Reproduce the data below word for word, from its very first line through the line containing "campaigns to establish", including both of those lines.

=== Begin Enclosure ===

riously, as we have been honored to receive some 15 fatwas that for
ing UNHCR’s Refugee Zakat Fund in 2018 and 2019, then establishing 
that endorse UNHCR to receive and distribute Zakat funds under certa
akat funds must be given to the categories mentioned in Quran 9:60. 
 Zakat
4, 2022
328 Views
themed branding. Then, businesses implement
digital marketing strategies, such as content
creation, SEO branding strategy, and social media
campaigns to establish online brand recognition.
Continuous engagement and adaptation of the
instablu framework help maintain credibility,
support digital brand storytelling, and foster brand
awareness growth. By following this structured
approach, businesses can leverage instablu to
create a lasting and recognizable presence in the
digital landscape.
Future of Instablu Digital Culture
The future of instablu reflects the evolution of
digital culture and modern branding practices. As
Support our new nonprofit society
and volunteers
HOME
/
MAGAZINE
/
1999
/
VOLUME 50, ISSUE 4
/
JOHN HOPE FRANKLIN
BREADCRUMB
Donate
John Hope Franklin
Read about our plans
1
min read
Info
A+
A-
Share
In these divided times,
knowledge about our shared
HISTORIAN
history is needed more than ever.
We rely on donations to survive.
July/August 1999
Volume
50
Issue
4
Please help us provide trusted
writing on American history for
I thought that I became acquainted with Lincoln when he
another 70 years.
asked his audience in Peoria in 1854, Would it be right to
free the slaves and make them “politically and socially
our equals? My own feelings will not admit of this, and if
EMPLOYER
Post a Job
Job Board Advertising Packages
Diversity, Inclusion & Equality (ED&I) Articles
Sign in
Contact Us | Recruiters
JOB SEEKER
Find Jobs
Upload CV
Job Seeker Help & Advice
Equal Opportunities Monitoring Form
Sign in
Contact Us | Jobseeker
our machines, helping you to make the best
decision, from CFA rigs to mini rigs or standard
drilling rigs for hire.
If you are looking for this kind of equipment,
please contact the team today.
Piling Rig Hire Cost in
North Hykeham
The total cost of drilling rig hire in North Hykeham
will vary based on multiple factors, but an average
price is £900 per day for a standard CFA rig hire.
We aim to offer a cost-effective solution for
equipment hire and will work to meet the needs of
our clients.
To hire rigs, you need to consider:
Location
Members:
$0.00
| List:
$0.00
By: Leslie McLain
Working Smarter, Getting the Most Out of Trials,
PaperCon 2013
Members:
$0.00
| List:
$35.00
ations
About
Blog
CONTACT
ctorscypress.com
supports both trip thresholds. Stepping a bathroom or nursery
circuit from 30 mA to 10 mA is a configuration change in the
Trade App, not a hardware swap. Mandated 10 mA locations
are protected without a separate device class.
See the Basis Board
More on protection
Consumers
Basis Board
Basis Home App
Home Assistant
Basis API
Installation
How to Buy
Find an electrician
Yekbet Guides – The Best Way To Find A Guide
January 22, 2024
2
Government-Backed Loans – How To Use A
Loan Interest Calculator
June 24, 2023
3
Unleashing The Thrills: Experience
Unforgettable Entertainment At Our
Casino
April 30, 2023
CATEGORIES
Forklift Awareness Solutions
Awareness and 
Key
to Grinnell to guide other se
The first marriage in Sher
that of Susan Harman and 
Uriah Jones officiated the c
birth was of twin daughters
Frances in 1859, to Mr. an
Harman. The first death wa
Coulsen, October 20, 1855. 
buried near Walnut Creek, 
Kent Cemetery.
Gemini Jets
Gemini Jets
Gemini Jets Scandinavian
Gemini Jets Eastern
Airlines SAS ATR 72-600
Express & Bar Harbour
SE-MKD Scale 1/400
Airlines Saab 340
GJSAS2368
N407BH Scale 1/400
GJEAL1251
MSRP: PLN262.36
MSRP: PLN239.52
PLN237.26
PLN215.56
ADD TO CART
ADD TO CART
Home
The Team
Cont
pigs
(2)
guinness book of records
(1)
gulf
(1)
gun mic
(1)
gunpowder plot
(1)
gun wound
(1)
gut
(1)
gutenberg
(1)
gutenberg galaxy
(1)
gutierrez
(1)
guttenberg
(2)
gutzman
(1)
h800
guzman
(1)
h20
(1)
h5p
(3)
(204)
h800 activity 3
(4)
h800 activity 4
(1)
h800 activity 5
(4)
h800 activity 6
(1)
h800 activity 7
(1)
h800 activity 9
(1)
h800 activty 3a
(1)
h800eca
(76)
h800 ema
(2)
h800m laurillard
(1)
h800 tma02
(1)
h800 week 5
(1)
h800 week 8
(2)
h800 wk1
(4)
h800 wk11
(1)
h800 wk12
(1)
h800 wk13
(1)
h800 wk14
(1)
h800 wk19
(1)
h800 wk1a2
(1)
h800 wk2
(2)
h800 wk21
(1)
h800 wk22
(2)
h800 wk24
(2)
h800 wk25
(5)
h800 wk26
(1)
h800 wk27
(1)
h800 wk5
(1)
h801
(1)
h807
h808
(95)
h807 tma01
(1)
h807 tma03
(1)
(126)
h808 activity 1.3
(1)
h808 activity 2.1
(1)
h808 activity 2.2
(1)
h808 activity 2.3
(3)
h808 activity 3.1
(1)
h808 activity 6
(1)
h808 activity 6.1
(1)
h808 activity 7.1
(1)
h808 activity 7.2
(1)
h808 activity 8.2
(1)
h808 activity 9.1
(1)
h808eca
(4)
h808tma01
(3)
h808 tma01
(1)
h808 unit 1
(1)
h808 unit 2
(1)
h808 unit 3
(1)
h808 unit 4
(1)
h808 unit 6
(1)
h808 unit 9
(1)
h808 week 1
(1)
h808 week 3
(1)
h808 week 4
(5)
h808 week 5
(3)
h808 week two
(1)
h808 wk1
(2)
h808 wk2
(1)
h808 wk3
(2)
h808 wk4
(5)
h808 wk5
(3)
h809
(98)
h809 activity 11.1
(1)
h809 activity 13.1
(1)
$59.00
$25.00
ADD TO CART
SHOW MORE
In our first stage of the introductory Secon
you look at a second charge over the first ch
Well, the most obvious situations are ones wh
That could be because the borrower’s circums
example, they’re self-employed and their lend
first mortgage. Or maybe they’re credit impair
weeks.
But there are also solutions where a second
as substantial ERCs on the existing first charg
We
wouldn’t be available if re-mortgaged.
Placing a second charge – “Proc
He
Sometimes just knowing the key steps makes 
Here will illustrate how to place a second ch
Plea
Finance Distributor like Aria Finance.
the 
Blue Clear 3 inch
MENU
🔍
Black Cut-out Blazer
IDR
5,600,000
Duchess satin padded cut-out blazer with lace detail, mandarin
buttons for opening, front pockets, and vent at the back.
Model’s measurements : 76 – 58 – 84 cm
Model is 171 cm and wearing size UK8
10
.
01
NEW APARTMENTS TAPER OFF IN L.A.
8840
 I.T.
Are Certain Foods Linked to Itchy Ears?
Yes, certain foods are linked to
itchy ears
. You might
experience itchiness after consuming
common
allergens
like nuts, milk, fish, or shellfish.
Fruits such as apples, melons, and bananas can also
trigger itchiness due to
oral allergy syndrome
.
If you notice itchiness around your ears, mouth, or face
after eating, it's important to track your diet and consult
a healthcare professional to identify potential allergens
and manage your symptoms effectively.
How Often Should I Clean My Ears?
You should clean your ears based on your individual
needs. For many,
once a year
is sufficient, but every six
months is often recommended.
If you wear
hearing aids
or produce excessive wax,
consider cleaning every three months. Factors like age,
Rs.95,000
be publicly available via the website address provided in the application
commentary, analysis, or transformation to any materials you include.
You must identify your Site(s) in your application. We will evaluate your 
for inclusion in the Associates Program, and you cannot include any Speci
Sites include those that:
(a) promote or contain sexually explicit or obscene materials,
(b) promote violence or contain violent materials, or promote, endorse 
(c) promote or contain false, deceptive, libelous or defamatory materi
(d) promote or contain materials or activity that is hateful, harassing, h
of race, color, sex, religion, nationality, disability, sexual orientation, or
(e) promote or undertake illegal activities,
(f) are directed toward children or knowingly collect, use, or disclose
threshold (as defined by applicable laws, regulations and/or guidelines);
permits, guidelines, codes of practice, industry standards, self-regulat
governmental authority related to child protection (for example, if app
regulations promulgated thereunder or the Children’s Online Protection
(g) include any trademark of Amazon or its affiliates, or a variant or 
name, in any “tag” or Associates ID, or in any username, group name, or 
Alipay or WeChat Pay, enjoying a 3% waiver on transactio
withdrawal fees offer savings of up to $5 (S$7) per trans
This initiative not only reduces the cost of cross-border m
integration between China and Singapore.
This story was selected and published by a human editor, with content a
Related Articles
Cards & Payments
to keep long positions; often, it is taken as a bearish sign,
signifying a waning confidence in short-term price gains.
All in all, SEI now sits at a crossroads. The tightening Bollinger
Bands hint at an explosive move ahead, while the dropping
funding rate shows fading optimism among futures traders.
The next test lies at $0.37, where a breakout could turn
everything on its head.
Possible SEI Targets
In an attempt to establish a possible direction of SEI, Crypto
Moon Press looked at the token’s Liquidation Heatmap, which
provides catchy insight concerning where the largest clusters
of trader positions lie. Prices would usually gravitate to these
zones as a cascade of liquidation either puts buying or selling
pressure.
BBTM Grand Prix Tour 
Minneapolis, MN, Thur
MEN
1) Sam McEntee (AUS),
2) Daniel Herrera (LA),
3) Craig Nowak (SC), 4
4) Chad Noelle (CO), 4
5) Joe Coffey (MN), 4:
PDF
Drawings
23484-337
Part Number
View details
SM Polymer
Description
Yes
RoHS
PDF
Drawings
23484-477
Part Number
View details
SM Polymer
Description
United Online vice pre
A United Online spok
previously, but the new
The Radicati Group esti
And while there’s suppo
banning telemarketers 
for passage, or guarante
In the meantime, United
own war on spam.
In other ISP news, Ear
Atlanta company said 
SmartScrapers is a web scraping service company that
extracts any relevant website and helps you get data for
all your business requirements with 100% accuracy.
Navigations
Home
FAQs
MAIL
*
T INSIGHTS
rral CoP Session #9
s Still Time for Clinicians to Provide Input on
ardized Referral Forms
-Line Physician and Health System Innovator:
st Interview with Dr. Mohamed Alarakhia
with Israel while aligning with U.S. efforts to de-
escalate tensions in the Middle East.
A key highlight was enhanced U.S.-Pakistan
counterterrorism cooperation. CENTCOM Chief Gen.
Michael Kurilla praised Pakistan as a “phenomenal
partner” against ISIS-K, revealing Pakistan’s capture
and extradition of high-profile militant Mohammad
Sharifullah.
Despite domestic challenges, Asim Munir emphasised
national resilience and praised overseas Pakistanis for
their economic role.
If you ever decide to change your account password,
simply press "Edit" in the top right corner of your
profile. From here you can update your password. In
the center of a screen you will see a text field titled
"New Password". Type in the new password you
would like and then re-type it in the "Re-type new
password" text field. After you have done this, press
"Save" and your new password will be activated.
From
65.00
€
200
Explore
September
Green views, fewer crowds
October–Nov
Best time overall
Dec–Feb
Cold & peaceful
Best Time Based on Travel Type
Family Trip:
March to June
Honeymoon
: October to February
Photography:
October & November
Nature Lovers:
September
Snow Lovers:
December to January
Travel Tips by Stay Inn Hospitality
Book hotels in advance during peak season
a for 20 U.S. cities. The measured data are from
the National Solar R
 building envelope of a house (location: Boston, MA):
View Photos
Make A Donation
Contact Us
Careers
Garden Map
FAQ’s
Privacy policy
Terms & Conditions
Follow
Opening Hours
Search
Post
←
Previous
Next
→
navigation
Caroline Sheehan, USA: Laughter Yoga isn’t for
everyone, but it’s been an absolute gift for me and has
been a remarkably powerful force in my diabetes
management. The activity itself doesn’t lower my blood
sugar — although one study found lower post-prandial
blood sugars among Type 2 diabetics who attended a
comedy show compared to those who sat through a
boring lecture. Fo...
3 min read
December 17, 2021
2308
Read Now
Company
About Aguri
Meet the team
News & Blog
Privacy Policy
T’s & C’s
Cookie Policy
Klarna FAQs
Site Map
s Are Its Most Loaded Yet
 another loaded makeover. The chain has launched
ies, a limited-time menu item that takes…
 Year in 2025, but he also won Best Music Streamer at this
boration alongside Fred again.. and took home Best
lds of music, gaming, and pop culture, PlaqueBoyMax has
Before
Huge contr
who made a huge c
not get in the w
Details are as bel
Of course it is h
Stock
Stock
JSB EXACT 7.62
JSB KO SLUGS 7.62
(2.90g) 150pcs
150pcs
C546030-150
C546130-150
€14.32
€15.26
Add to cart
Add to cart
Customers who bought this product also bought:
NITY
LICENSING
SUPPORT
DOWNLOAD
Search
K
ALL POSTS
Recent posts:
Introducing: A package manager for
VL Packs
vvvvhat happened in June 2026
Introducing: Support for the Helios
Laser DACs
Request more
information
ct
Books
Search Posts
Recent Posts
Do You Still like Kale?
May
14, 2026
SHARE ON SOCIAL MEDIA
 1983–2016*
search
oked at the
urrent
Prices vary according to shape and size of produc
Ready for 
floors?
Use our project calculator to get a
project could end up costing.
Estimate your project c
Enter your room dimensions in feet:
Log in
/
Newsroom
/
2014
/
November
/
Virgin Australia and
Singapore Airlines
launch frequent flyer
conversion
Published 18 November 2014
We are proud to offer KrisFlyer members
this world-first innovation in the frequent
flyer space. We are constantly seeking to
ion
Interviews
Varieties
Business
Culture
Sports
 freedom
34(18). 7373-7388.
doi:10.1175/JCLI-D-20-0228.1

=== End Enclosure ===

Exercise response:
riously, as we have been honored to receive some 15 fatwas that for
ing UNHCR’s Refugee Zakat Fund in 2018 and 2019, then establishing 
that endorse UNHCR to receive and distribute Zakat funds under certa
akat funds must be given to the categories mentioned in Quran 9:60. 
 Zakat
4, 2022
328 Views
themed branding. Then, businesses implement
digital marketing strategies, such as content
creation, SEO branding strategy, and social media
campaigns to establish online brand recognition.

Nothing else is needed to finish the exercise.